Using an Arduino kit, we connected an LCD to display menus for the user to click through and change their desired dosages, alarm time, and supply amount of pills. The buttons we connected to the Arduino allow the user to interact with the menus and select their values. We used an RTC module to keep track of real time and connect the alarm values to the time being recorded. Using a servo and second Arduino, the servo is programmed to be dispensed as the first arduino communicates with the second, which tells it to dispense the desired amount of pills. we built it

Challenges we ran into

Initially while coding the app and notification system, we didn't realize that the arduino we were working with did not contain a WiFi module, which meant we were unable to use the code we had written thus far. Additionally, we were only able to plug the arduino into one of our computers because we did not have the proper dongle convert the port.

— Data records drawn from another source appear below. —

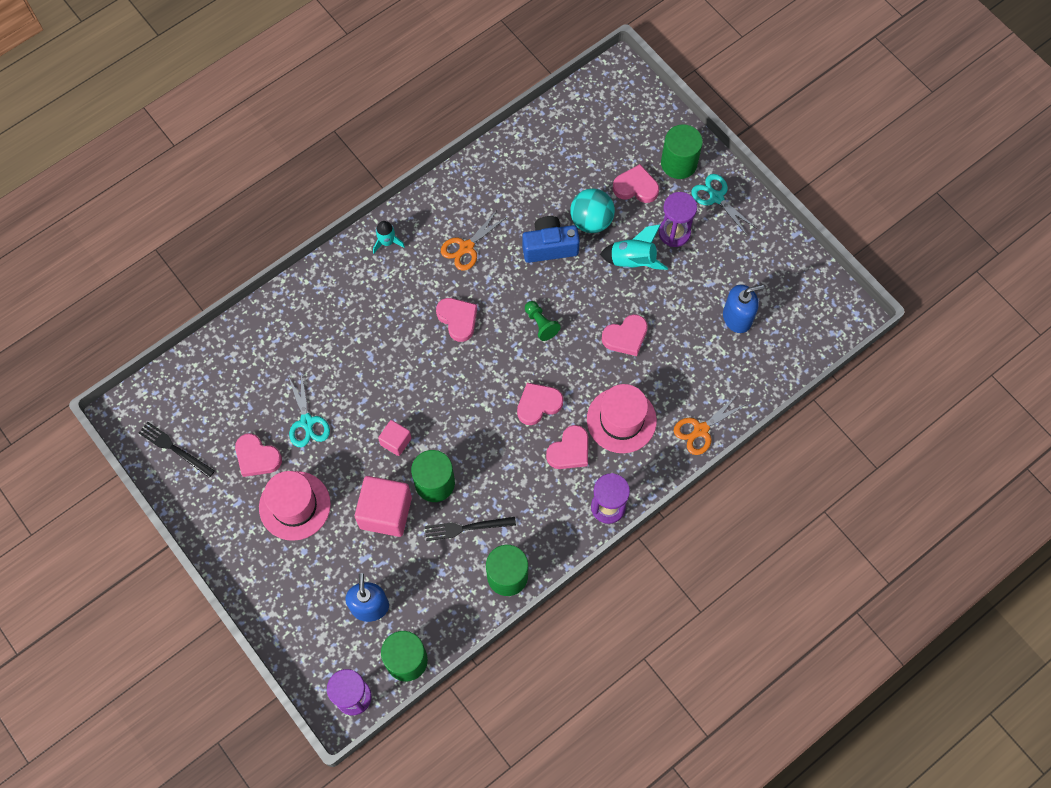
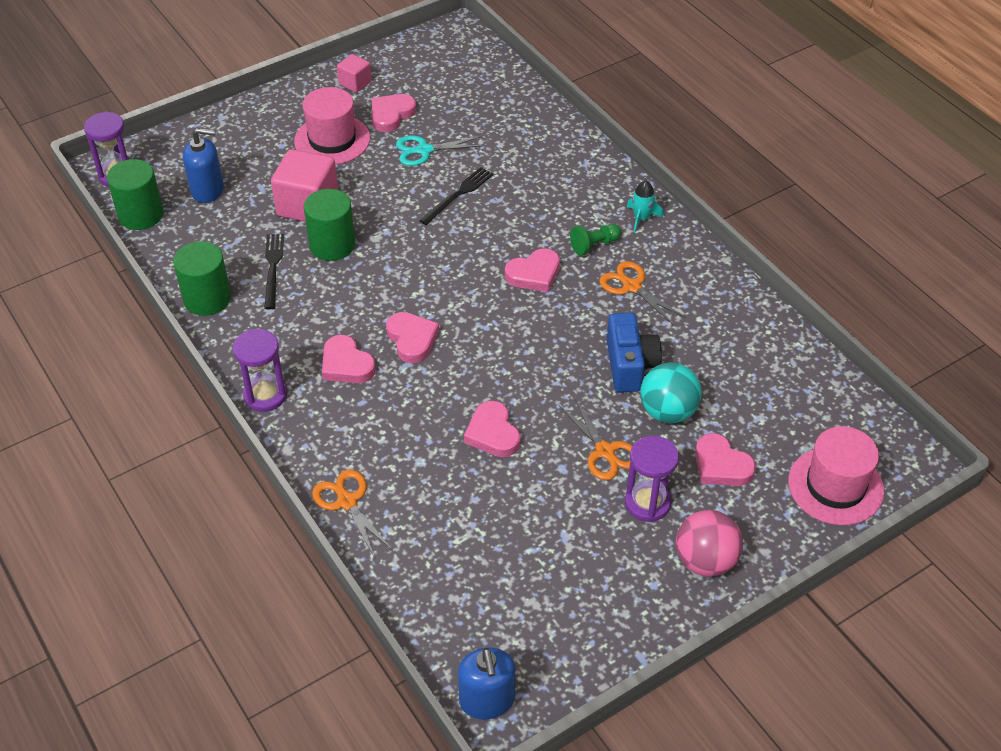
camera: 95 degrees right, 20 degrees down
black fork [139,422,215,478] -> black fork moved to [419,167,493,225]
pink cube [378,420,412,456] -> pink cube moved to [337,54,372,93]
green pawn [525,301,561,341] -> green pawn moved to [570,224,621,256]
pink hat [587,384,657,453] -> pink hat moved to [788,426,884,525]
turquoise rocket [600,224,668,270] -> orange scissors [559,398,632,480]
pink heart [613,164,659,203] -> pink heart turned 120 degrees clockwise [695,433,756,486]
green cylinder [661,124,703,179] -> none
turquoise scissors [691,174,756,235] -> pink ball [676,510,743,577]
blue soap dispenser [723,285,764,333] -> blue soap dispenser moved to [458,647,515,720]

Building out of cardboard and tape meant we had to deal with slight imperfections throughout the construction process. Often times, the components would move or get stuck on a different part, meaning we had to spend time adjusting the parts to work together. For example, as we added more parts to the inside of the frame, the platform that our servo was resting on moved, meaning we had to adjust the positioning of the slot and ramp that the pills would slide down.

What's next for Pill Dispenser

Adding a WiFi module to the arduino would allow us to build an app for the device that would provide an intuitive UI, push notifications for reminders to take medication, warnings for low supply, and more. Our device prototype was built out of cardboard and tape, but in the future, 3D-printing the components would allow for smoother and more standardized operation. Also, building the device with more space and materials would allow for additional capacity and the option to add multiple medications.